— Begin Quoted text —

Indeed, the guitar performance from Mike was pretty good. The drum writing was only half-decent. Terribly weak-sounding and didn't drive the piece along at all most of the time. Beyond some of the cooler fills, the kit basically just kept time and felt flimsy during the most straightforward sections. Definitely a major dealbreaker to me, unfortunately.

The bowed string sequencing in the background was OK, mostly covered up by the guitar being so much louder, though they could have sounded richer and more realistic. I would have layered them up some more to achieve a bigger sound. Agreed with DarkeSword on some of the cymbal flourishes being way too loud and jarring as well.

Summarizing that, you need to step it up on creating interesting, sophisticated drumwork that fits more cohesively into the big picture (especially the snare patterns), and also tone down the volume on the cymbal crashes. These issues substantially hamper any kind of rock arrangement.

Yeah, Justin, arrangement-wise, the structure was too close to the original. I actually would take an arrangement of the Ending Theme if the individual pieces were more interpretive and flowed together from section to section more smoothly, but they don't here. It's also highly unlikely anyone else could do so, but let me elaborate:

2. Submissions incorporating more than one source are allowed, but are not given special consideration or leniency with regard to the submission standards.

* Your submission must have a strong focus and direction. Medleys must sound like a single song, not multiple songs pasted together.

Explaining how it applies to this case: even though the source tune is a medley, in order to passably arrange it for here, you would have to do it in such a way that the structure seems like one continuous, evolving idea and not just several themes strung together.

I'd hazard to say that in order to actually create a passable arrangement of this theme and use every source tune, you'd need around 2 minutes per theme and nearly every theme would have to transition smoothly into the next one, building off of the previous theme. In other words, nothing that would ever fit under 6MB. That's why the others are suggesting you tackle fewer themes, with more time and development given to each theme.

— End Quoted text —

_Short task_
Quote the music critique word for word, starting with "2. Submissions incorporating" and going on through "the submission standards.".

— Begin Data excerpt —

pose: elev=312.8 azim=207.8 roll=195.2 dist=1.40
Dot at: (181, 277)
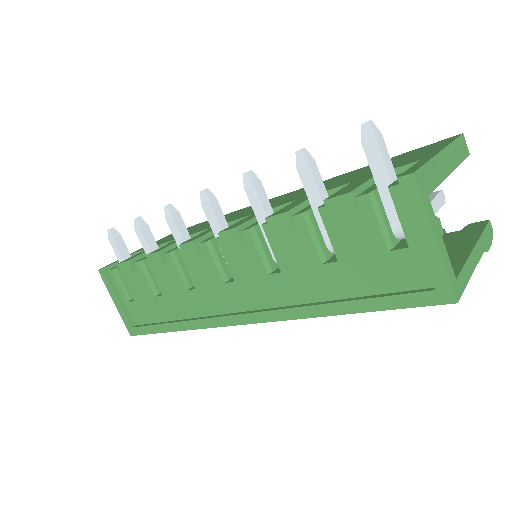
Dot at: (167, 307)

— End Data excerpt —

_Reply to the exercise_
2. Submissions incorporating more than one source are allowed, but are not given special consideration or leniency with regard to the submission standards.